Don’t Trust The Calorie Count On The Elliptical Machine

Don’t Trust The Calorie Count On The Elliptical Machine

If you choose your cardio exercise based on what burns the most calories, you may have noticed that the winner seems to be the elliptical machine. (That’s the one where your legs go in a running motion, but they stay in contact with the machine the whole time.)

Unfortunately, machines’ calorie readouts are notoriously inaccurate, ellipticals included.

After all, the machine doesn’t know very much about you — often just your weight and your heart rate. It makes some guesses based on that data, plus the motion of the machine. The heavier you are, the more calories you’ll burn. The faster you go, the more calories you’ll burn.

A study published last year compared the calorie burn on a Precor elliptical with participants’ actual calorie burn measured with lab equipment. The researchers had participants hit the “quick start” button, which makes the machine start counting calories as if you are a 68kg, 35 years old, and male.

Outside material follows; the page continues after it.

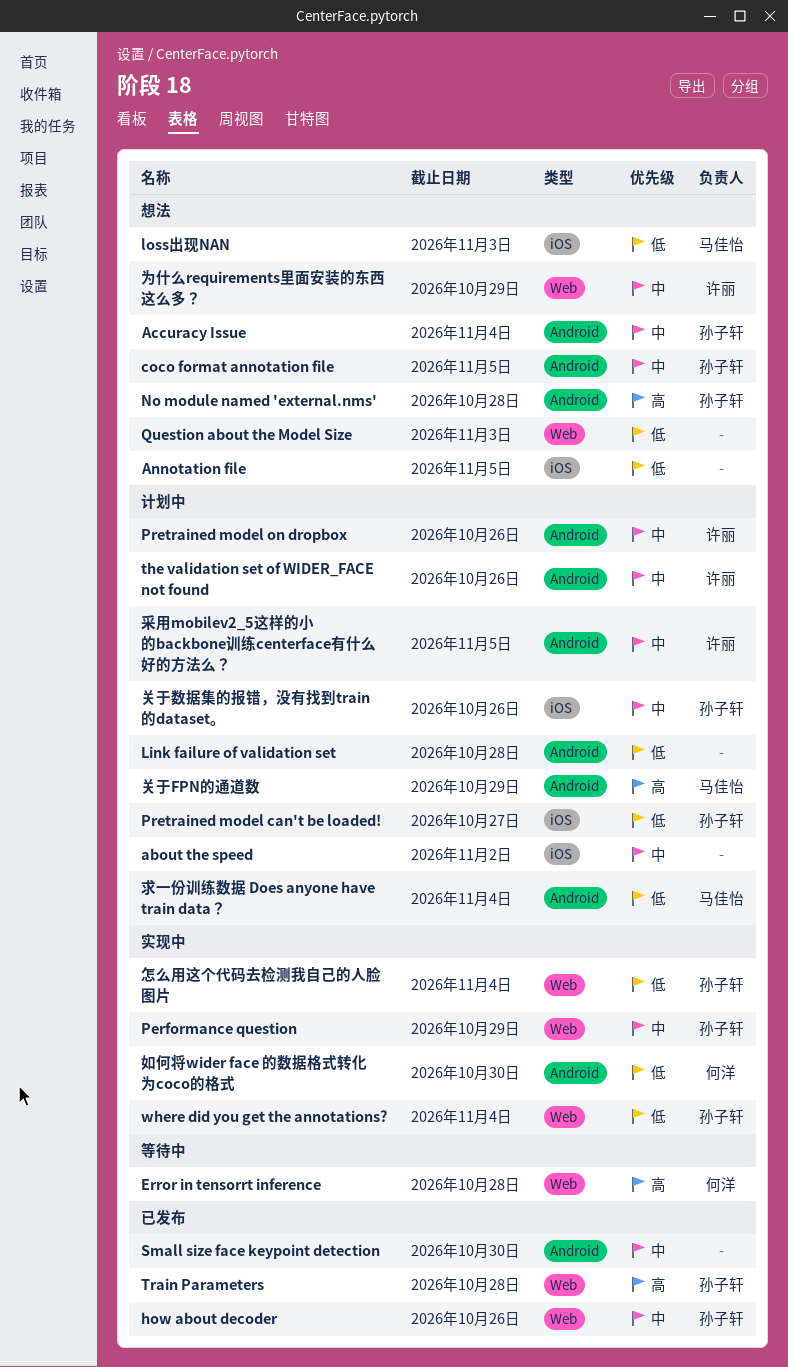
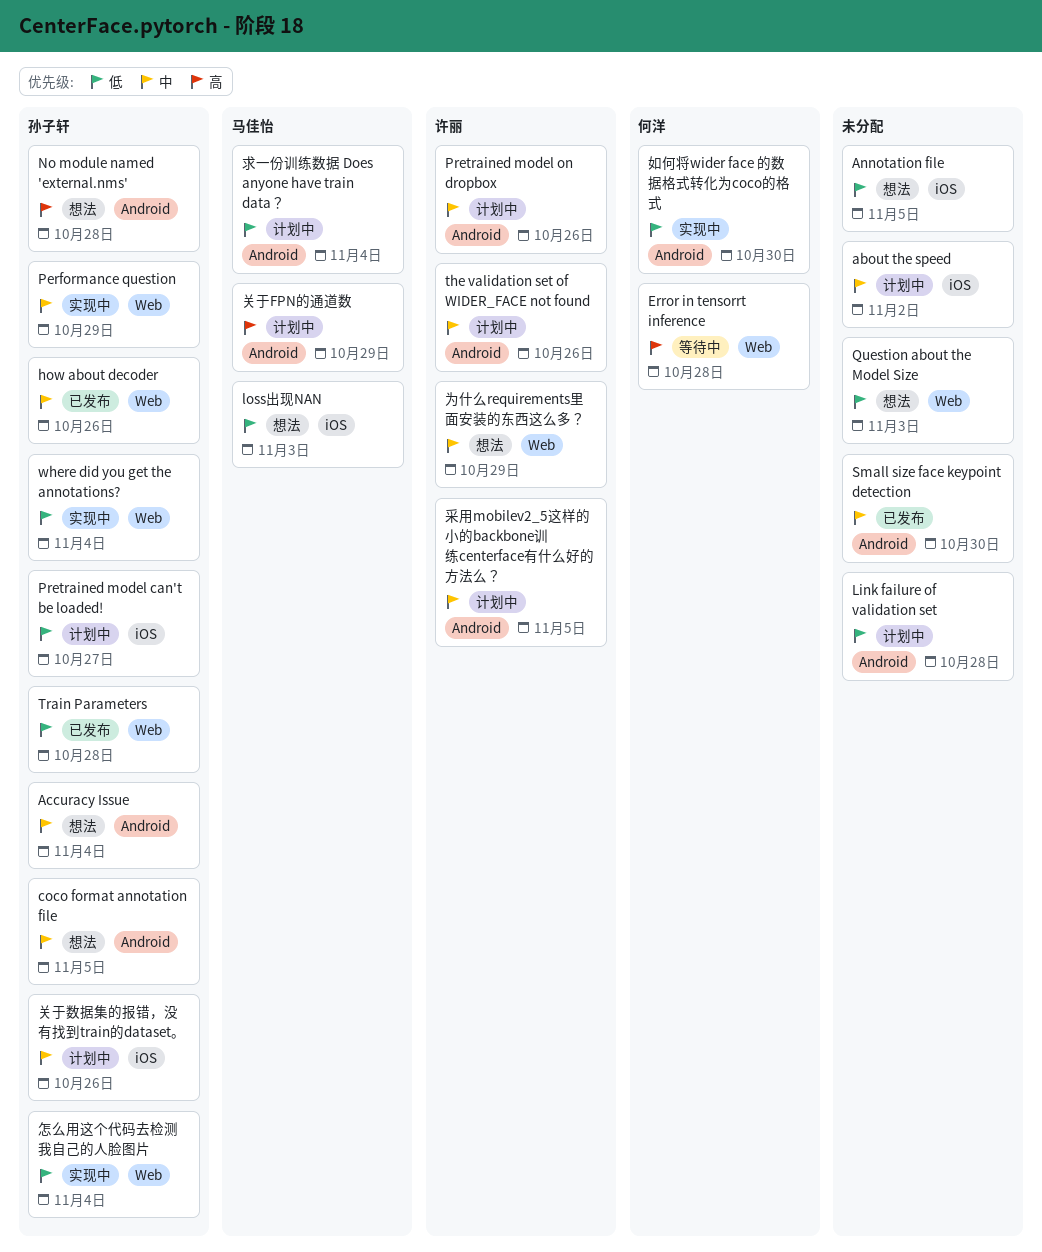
Train Parameters, priority: 高 -> 低

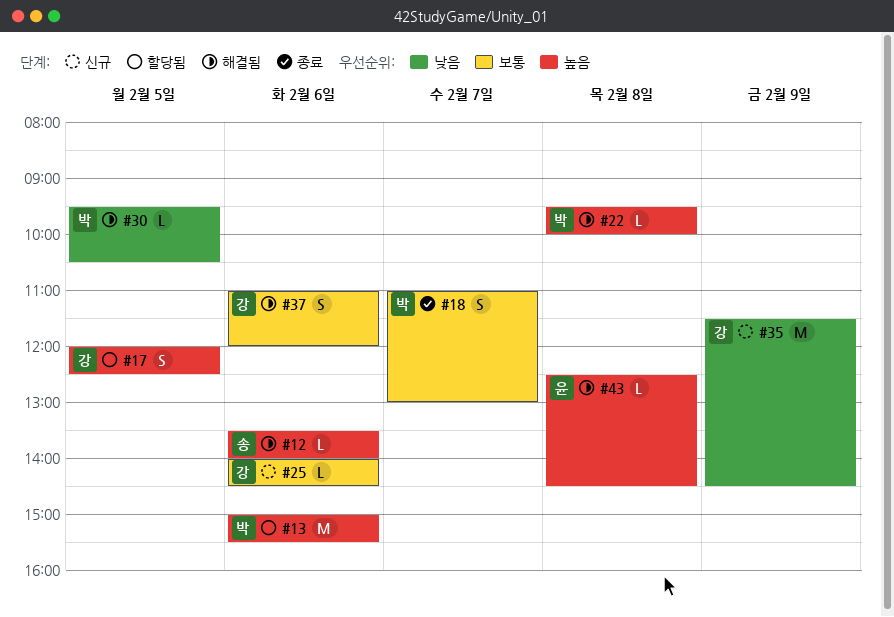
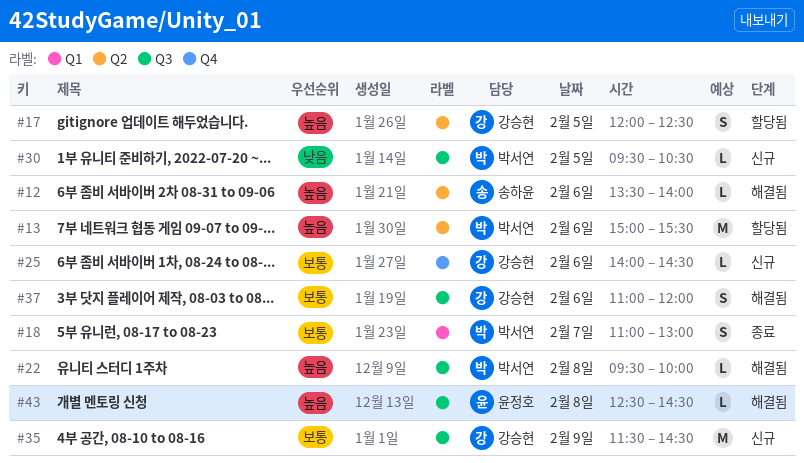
#30, status: 해결됨 -> 신규
#35, priority: 낮음 -> 보통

The result: after a 30-minute workout, the number on the elliptical was 128 calories higher than the more accurate lab measurement. If you were relying on that number to calculate your calorie deficit for the day (say, if you were trying to burn 500 calories more than you ate), you’d be way off.

The truth is, though, that you shouldn’t be paying too much attention to the precise number of calories you burn with exercise. Unless a scientist is following you around with a computer and an oxygen mask all day, you’re only getting a very rough estimate of what that number might be.

Gym machines typically overestimate your calorie burn because, hey, big numbers make customers happy. So if you get different numbers from your elliptical and your Fitbit, go with the lower number. But the actual winning move might be to not count activity calories at all.